▶ Document section:
Skip to main content

Document Intelligence powered by AI Functions

This tutorial demonstrates an end-to-end Intelligent Document Processing (IDP) pipeline using three Databricks AI Functions.

Text
┌─────────────────────────────────────────────────────────────────────────────────────────────────────────────────────────────────────────────────────┐
│ BRONZE SILVER GOLD │
│ │
│ ┌── gold_consulting_agreements (scope, compensation, ...) │
│ ├── gold_marketing_agreements (territory, campaign, ...) │
│ raw_contracts ──▶ parsed_contracts ──▶ classified_contracts ──▶ extracted fields ──▶ ├── gold_hosting_agreements (SLA, uptime, fees, ...) │
│ (Auto Loader) (ai_parse_document) (ai_classify) (ai_extract) └── gold_affiliate_agreements (commission, terms, ...) │
│ │
└─────────────────────────────────────────────────────────────────────────────────────────────────────────────────────────────────────────────────────┘

The pipeline processes SEC-filed legal agreements, classifying each into one of five categories (affiliate, marketing, consulting, hosting, escrow) and extracting relevant terms like party names, dates, and compensation details.

Prerequisites

  • Serverless compute or a SQL warehouse with AI Functions enabled
  • Access to the sample data volume at /Volumes/samples/sec/contracts/
note

The samples.sec.contracts data set is available in all workspaces by default. To process your own PDFs, change SOURCE_PATH in the next cell to a Unity Catalog volume that contains your files. For ingesting PDFs from external sources such as SharePoint or Google Drive, Databricks recommends Lakeflow Connect.

Python
from pyspark.sql import functions as F
import json
import uuid

# Source path — point this at a Unity Catalog volume containing your PDF files.
# The sample path below contains SEC-filed legal agreements.
SOURCE_PATH = "/Volumes/samples/sec/contracts/"

# Serverless compute does not support .cache(), so intermediate results are
# materialized to temp tables instead. A random suffix avoids collisions
# if multiple users run the tutorial concurrently.

▶ Activities:
[1] Write out the stretch of the AI Functions tutorial from "Prerequisites" through "your PDF files.".
[2] Answer these questions about the AI Functions tutorial:
(a) Into how many categories does the pipeline sort each agreement?
(b) At what path is the sample data volume located?
(c) What does Databricks recommend for ingesting PDFs from SharePoint or Google Drive?
[3] Carry the Databricks AI Functions tutorial on from the last line shown.
The material after this point has no connection to the Databricks AI Functions tutorial.

▶ Record extracts:
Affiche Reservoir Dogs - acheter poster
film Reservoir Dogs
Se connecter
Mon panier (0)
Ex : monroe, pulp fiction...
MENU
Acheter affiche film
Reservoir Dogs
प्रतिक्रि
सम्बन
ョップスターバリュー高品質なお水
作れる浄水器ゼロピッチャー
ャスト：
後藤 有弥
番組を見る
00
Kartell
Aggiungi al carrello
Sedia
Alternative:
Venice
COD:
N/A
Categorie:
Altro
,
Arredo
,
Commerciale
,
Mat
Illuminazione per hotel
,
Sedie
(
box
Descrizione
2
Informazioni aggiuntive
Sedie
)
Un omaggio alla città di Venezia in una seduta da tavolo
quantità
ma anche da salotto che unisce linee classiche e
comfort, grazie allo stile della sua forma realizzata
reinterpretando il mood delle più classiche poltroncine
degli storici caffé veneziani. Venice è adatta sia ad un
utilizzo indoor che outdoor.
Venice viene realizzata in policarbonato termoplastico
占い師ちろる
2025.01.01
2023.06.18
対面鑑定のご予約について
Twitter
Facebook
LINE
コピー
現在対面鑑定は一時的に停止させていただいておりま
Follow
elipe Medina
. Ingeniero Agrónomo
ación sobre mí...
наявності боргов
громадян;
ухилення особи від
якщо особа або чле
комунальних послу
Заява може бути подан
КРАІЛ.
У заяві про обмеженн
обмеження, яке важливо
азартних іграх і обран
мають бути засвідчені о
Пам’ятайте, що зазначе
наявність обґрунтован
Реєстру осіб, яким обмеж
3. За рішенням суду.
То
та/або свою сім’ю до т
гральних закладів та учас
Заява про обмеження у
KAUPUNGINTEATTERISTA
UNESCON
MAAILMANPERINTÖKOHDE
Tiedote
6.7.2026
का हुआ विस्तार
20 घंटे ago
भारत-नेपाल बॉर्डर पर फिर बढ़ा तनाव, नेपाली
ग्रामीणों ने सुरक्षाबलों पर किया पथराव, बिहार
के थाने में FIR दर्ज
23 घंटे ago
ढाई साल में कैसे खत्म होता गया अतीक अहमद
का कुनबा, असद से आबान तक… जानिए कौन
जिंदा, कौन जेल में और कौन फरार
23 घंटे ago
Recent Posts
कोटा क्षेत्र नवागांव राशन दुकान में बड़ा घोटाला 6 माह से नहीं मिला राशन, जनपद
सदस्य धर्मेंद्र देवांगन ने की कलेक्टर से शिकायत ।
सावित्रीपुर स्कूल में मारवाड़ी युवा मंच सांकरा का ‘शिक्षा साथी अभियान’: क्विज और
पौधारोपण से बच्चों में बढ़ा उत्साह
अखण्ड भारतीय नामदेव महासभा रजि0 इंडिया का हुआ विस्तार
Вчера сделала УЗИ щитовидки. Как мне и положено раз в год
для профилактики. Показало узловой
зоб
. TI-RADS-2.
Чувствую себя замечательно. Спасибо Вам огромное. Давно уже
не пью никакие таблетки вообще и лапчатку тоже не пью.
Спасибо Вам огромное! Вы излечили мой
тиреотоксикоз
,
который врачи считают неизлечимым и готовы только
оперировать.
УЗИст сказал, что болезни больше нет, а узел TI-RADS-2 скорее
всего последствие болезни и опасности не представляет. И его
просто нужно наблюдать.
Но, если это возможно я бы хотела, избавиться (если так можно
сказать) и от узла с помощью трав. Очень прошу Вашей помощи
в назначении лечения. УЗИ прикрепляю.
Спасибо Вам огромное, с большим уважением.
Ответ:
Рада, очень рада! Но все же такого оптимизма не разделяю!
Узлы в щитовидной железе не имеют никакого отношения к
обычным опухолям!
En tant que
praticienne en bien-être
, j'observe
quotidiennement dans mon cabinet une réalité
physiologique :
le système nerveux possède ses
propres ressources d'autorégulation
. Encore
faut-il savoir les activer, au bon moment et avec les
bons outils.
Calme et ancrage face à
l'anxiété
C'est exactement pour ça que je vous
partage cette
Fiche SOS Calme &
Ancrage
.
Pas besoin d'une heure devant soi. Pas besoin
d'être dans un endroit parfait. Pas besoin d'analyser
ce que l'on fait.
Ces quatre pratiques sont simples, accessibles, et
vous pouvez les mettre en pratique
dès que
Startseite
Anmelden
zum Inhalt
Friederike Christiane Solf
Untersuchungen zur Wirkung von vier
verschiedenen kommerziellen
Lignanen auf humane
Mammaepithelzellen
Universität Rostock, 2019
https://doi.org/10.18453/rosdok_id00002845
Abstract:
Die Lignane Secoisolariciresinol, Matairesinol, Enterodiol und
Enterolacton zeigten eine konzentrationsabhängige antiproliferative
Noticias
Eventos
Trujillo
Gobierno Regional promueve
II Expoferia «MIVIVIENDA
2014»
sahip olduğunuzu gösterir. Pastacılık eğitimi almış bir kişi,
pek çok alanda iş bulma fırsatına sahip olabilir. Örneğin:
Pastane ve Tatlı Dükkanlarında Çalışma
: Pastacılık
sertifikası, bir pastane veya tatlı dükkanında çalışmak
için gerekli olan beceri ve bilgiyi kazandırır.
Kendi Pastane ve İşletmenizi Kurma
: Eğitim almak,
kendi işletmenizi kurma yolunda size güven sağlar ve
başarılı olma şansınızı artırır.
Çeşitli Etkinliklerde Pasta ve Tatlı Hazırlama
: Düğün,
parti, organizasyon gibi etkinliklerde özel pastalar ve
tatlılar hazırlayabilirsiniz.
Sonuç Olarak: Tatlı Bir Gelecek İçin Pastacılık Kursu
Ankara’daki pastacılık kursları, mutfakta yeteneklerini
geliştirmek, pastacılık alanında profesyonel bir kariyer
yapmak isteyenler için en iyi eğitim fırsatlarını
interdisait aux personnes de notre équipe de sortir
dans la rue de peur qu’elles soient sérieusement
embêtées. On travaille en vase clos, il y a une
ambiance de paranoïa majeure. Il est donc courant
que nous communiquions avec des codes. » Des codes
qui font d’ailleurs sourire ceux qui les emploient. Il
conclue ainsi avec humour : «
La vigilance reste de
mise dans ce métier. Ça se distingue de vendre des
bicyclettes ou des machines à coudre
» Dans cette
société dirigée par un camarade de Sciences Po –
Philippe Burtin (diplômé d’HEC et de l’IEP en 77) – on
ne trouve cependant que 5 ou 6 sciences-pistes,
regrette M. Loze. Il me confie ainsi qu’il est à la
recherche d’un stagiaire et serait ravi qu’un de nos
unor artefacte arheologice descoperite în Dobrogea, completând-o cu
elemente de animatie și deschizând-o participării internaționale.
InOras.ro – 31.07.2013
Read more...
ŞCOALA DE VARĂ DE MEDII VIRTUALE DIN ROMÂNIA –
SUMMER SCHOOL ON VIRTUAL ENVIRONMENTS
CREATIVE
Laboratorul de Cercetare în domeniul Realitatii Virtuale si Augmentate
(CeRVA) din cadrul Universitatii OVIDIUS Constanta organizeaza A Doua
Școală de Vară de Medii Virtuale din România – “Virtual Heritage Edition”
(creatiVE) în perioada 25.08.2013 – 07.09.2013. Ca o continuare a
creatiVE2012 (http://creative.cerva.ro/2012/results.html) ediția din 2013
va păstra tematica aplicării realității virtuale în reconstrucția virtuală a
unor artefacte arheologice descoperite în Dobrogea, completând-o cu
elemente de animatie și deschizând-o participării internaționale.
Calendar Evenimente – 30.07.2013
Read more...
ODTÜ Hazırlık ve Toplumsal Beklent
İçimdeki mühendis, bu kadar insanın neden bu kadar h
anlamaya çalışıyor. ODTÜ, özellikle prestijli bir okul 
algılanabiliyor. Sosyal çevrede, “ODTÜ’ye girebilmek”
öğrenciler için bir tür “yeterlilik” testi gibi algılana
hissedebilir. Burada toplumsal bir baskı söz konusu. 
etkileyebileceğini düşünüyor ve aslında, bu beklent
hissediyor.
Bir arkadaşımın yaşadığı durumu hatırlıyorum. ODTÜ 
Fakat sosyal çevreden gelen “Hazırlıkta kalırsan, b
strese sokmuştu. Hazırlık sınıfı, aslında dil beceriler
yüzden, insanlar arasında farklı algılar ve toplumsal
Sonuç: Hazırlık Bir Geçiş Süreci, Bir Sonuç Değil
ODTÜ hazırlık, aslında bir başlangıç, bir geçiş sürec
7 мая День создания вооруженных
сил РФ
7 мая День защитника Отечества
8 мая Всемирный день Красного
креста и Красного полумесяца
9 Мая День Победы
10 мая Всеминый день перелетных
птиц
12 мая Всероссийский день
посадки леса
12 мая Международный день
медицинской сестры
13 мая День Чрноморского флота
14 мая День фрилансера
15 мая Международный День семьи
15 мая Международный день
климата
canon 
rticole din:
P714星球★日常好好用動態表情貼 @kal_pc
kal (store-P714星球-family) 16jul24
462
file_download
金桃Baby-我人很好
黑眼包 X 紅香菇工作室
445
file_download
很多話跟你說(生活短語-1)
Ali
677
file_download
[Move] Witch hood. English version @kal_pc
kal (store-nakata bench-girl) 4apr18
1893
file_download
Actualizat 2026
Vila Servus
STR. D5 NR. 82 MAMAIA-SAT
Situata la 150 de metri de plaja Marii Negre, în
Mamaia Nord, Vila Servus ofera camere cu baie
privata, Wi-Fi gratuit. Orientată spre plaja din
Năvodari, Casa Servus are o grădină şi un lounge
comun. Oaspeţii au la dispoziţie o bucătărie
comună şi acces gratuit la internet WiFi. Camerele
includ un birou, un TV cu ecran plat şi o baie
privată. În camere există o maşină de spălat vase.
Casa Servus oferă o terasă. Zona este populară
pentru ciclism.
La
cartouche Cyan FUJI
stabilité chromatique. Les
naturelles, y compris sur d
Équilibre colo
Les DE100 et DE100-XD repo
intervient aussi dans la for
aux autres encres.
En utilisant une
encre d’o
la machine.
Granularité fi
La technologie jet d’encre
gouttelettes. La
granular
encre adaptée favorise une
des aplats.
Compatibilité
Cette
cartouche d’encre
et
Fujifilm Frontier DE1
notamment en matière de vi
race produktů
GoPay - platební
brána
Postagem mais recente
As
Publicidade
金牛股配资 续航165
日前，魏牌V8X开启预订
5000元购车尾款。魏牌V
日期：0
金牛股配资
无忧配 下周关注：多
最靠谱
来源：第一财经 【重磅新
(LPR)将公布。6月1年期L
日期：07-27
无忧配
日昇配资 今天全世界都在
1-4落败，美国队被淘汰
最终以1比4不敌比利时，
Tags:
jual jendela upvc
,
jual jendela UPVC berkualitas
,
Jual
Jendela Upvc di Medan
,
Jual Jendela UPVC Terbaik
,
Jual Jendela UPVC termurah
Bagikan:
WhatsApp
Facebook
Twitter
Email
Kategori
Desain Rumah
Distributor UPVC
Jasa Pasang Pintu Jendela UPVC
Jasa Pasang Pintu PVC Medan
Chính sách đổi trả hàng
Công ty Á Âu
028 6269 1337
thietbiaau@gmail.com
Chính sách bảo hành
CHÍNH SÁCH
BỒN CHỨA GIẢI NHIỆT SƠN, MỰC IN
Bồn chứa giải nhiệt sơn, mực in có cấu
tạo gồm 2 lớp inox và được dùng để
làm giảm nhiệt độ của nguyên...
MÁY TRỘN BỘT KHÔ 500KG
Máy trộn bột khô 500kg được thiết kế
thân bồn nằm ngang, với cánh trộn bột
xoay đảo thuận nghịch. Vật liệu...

▶ Answers to the problems:
[1]
Prerequisites

  • Serverless compute or a SQL warehouse with AI Functions enabled
  • Access to the sample data volume at /Volumes/samples/sec/contracts/
note

The samples.sec.contracts data set is available in all workspaces by default. To process your own PDFs, change SOURCE_PATH in the next cell to a Unity Catalog volume that contains your files. For ingesting PDFs from external sources such as SharePoint or Google Drive, Databricks recommends Lakeflow Connect.

Python
from pyspark.sql import functions as F
import json
import uuid

# Source path — point this at a Unity Catalog volume containing your PDF files.

[2]
(a) Five
(b) /Volumes/samples/sec/contracts/
(c) Lakeflow Connect

[3]
_TMP_SUFFIX = uuid.uuid4().hex[:8]

Configuration

Classification labels tell ai_classify which categories to choose from. Each extraction schema defines the short, typed fields that ai_extract will pull for that agreement type.

Modify these to adapt the pipeline to your own document types.

Python
# One-line descriptions used by ai_classify to pick the best label per document.
CLASSIFICATION_LABELS = json.dumps(
{
"affiliate_agreement": "One party refers customers or resells products for commissions or revenue share.",
"marketing_agreement": "One party provides marketing, promotion, distribution, or advertising services.",
"consulting_agreement": "An individual or firm provides advisory or professional services as an independent contractor.",
"hosting_agreement": "One party provides web hosting, server hosting, application hosting, or managed infrastructure.",
"escrow_agreement": "A third-party agent holds materials (source code, documentation) with defined release triggers.",
}
)

# Instructions passed to ai_classify. Filenames carry strong signal for these
# SEC filings, so the classifier is told to trust them unless content disagrees.
CLASSIFICATION_INSTRUCTIONS = """
You are classifying SEC-filed legal agreements into exactly one of five labels.
Read the contract and assign exactly one category:
affiliate_agreement, marketing_agreement, consulting_agreement, hosting_agreement, escrow_agreement.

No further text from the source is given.